Quando o limite é ultrapassado e o diagnóstico se aprofunda
Após passar por uma bateria de exames para descartar problemas cardíacos, veio a confirmação do burnout, que acabou evoluindo para um quadro depressivo. Diante desse cenário de agravamento, a médica faz um alerta sobre os perigos de não interromper o ciclo de estresse precocemente.
“Quando o esgotamento não é reconhecido, ele pode evoluir para depressão, ansiedade intensa e até sintomas físicos incapacitantes. O corpo entra em colapso”, pontua.

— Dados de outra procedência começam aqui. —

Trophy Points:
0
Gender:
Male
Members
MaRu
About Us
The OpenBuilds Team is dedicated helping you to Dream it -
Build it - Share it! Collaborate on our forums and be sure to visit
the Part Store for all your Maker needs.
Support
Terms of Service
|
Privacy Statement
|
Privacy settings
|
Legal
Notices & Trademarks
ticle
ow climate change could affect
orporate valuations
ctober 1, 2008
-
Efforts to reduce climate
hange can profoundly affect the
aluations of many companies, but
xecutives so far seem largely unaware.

Transformação física, mudança de hábitos e pausa necessária
Para dar início ao processo de reabilitação, Ed Gama precisou reformular completamente seu estilo de vida. O tratamento incluiu acompanhamento terapêutico, uso de medicação e uma reeducação profunda nos hábitos diários. Como resultado dessa virada de chave, o artista perdeu cerca de 25 quilos em um ano. Ao comentar esse processo de emagrecimento e reequilíbrio, a Dra. Luana destaca que a mudança estética foi reflexo direto da recuperação interna.
“O que vemos por fora muitas vezes é consequência de um ajuste interno. Quando a saúde emocional melhora, o corpo acompanha”, explica a médica.
Ao avaliar a dimensão do problema, a profissional enfatiza que o desgaste emocional não se limita ao universo das celebridades ou de cargos de grande visibilidade. “O burnout não é sobre fraqueza. É sobre excesso. Excesso de cobrança, de estímulo, de responsabilidade sem pausa. E isso hoje atinge mães, profissionais da saúde, executivos… praticamente todos”, afirma.
Por fim, a médica conclui com uma reflexão sobre a necessidade biológica de desacelerar na rotina diária para evitar consequências mais graves. “Descansar não é luxo. É necessidade. Ignorar isso tem um custo e, muitas vezes, o corpo cobra antes que a pessoa perceba”, finaliza a especialista.